People have been interpreting it in many ways, and some say it’s another piece of legislation to target the LGBTQ+ community.
Some have interpreted the bill as it will be legal for clerks to refuse issuing a marriage license because it goes against their religion or personal beliefs.
Wedding officiant Eric A. Patton said House Bill 878 and Senate Bill 596 has nothing to do with a license.
"Solemnization is not issuing a license. When the clerk issues you a license it’s issuing you a license. They are not performing the marriage rites," Patton said.
Rep. Monty Fritts is the sponsor of House Bill 878.
"This bill was designed to be simply and clearly to protect the rights of the officiate or officiates of wedding ceremonies," Rep. Fritts said.
Rep. Justin J. Pearson questions Rep. Fritt's bill.
"There is no example of this, and yet we are creating legislation about it. You sponsor, don’t even have one example where someone has refused," Rep. Pearson said.
Ministers do already have the religious freedom to not conduct a same-sex marriage in Tennessee, so the bill is creating confusion.
Patton took to social media to clear up some rumors about the bill.
This news from @truthout on Tennessee Clerks is factually incorrect.
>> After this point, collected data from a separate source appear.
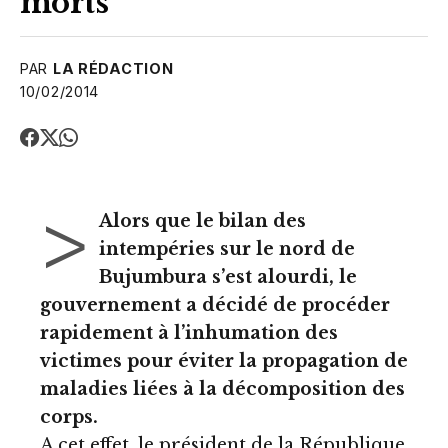
morts
PAR
LA RÉDACTION
10/02/2014
>
Alors que le bilan des
intempéries sur le nord de
Bujumbura s’est alourdi, le
gouvernement a décidé de procéder
rapidement à l’inhumation des
victimes pour éviter la propagation de
maladies liées à la décomposition des
corps.
A cet effet, le président de la République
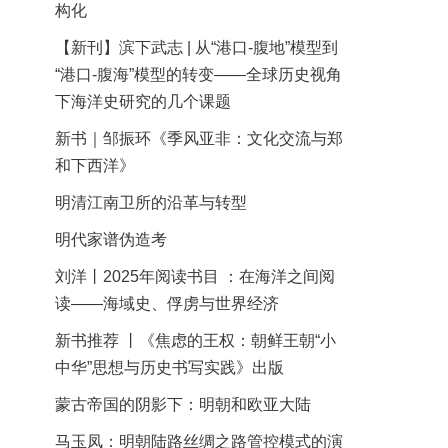
构化
【新刊】滨下武志 | 从“港口-腹地”模型到
“港口-腹海”模型的转变——全球历史视角
下海洋史研究的几个课题
新书｜邹振环《季风亚非：文化交流与郑
和下西洋》
明清江南卫所的沿革与转型
明代家谱伪造考
刘洋丨2025年阅读书目 ：在海洋之间阅
读——海域史、俘虏与世界经济
新书推荐 丨《焦虑的王权：朝鲜王朝“小
中华”思想与历史书写实践》出版
蒙古帝国的阴影下：明朝和欧亚大陆
马玉凤：明朝陆路丝绸之路管控模式的演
Let’s clear it up. #TikTok https://t.co/X1xnILGGr8— Eric from TN (@eapatton_tn) March 10, 2023
Patton said he has officiated hundreds of weddings and same-sex couple ceremonies. He said there are really no clerks solemnizing a wedding.
"In 2015 when marriage equality happened most everybody who could solemnize just quit doing it because they didn’t want to end up being sued for refusing to do a marriage," Patton explained.
Mike Heaton-Gill and his husband know what it’s like to be discriminated against based on their sexual orientation. Not long ago, a wedding venue in Madison refused to host their ceremony.
"To get such a blatant response of 'we don’t offer gay weddings here' seemed so strange here. We thought things were more progressive, especially in the Nashville area," Mike Heaton-Gill said.
He thinks with recent bills signed into law targeting the trans youth and drag performers, it’s easy to make assumptions about the intentions of the bill but understands how someone could.
"I think it’s the vagueness that brings me to my conclusions, but it is very easy to see a headline and role with it," Heaton-Gill said.
Heaton-Gill thinks it’s another bill meant to create chaos and hurt people.
"If the point of it is just to be religious leaders then just say that. The fact it just says anyone which could include civil servants is a problem for me and I think a lot of people," Heaton-Gill said.
The bill has passed the House. It's on the Senate Judiciary Committee’s calendar for consideration on Monday.
Heaton-Gill and his husband Cody have been married now for five months, after finding a venue in Murfreesboro to host their wedding.